(Source records)
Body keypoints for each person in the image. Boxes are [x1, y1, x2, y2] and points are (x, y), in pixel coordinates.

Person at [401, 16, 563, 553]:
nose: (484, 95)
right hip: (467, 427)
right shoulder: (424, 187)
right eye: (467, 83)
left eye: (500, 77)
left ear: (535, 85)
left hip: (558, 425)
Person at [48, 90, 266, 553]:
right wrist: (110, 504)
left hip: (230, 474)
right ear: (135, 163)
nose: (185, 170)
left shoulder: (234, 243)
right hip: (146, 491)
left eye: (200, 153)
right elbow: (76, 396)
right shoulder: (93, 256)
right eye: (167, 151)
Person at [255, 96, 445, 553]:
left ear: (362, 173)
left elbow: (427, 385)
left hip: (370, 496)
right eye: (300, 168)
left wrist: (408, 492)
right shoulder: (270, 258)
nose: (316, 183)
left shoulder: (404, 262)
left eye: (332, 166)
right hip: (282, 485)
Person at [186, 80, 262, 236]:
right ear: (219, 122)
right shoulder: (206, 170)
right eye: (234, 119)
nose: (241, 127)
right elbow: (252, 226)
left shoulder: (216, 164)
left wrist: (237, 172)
==
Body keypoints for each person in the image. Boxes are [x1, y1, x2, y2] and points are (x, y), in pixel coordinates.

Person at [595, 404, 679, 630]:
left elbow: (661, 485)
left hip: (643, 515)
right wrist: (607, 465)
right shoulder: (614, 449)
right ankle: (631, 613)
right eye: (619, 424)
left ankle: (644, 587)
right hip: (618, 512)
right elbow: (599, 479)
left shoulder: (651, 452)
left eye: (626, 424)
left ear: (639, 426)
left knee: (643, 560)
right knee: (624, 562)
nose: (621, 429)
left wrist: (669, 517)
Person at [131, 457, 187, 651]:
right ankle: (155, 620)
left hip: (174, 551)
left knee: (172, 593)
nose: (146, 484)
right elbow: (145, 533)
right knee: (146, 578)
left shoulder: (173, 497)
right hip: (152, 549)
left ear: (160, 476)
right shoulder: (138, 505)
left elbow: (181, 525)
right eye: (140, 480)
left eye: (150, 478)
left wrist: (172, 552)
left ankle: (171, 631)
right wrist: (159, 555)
==
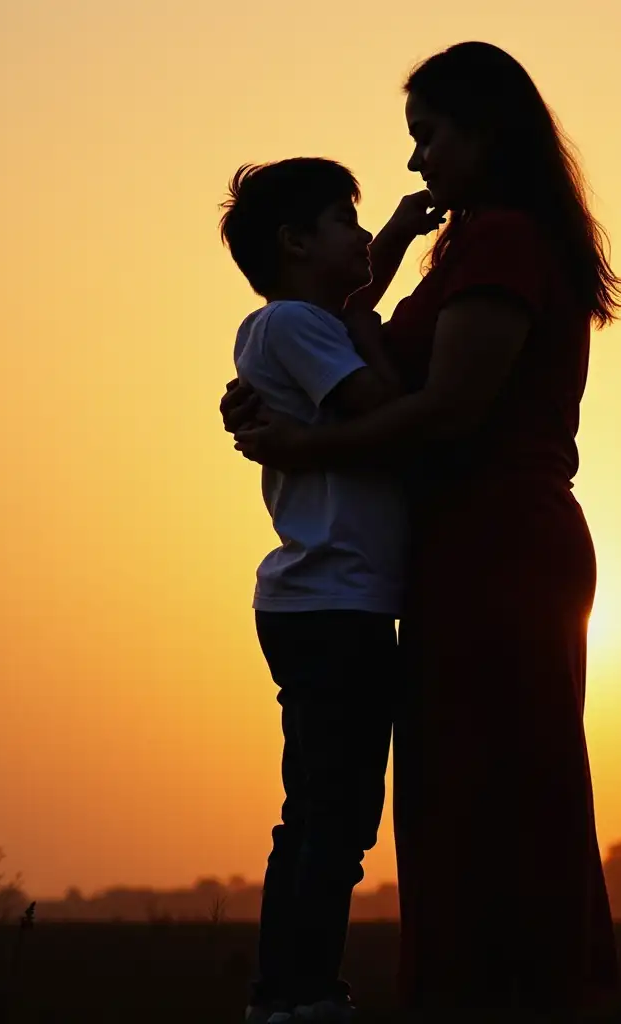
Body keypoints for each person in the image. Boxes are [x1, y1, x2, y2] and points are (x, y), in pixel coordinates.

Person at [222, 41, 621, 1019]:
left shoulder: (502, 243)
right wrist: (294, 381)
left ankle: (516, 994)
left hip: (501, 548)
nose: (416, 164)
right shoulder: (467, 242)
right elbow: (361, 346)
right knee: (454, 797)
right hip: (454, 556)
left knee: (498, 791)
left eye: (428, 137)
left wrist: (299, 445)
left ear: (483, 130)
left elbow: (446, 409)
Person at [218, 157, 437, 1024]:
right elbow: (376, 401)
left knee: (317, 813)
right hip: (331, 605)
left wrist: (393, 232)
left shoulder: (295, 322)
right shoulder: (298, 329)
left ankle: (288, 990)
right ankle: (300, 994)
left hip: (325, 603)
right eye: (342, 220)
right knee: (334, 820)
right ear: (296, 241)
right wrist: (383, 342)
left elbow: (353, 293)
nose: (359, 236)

* TASK TO CARRY OUT:
Taking the entries above, restate exactly those lines that fall between the line with "left hip: (643, 515)" and the line with "nose: (621, 429)", keeping both of those lines too.

* RESPONSE TO THE EXERCISE:
left hip: (643, 515)
right wrist: (607, 465)
right shoulder: (614, 449)
right ankle: (631, 613)
right eye: (619, 424)
left ankle: (644, 587)
right hip: (618, 512)
right elbow: (599, 479)
left shoulder: (651, 452)
left eye: (626, 424)
left ear: (639, 426)
left knee: (643, 560)
right knee: (624, 562)
nose: (621, 429)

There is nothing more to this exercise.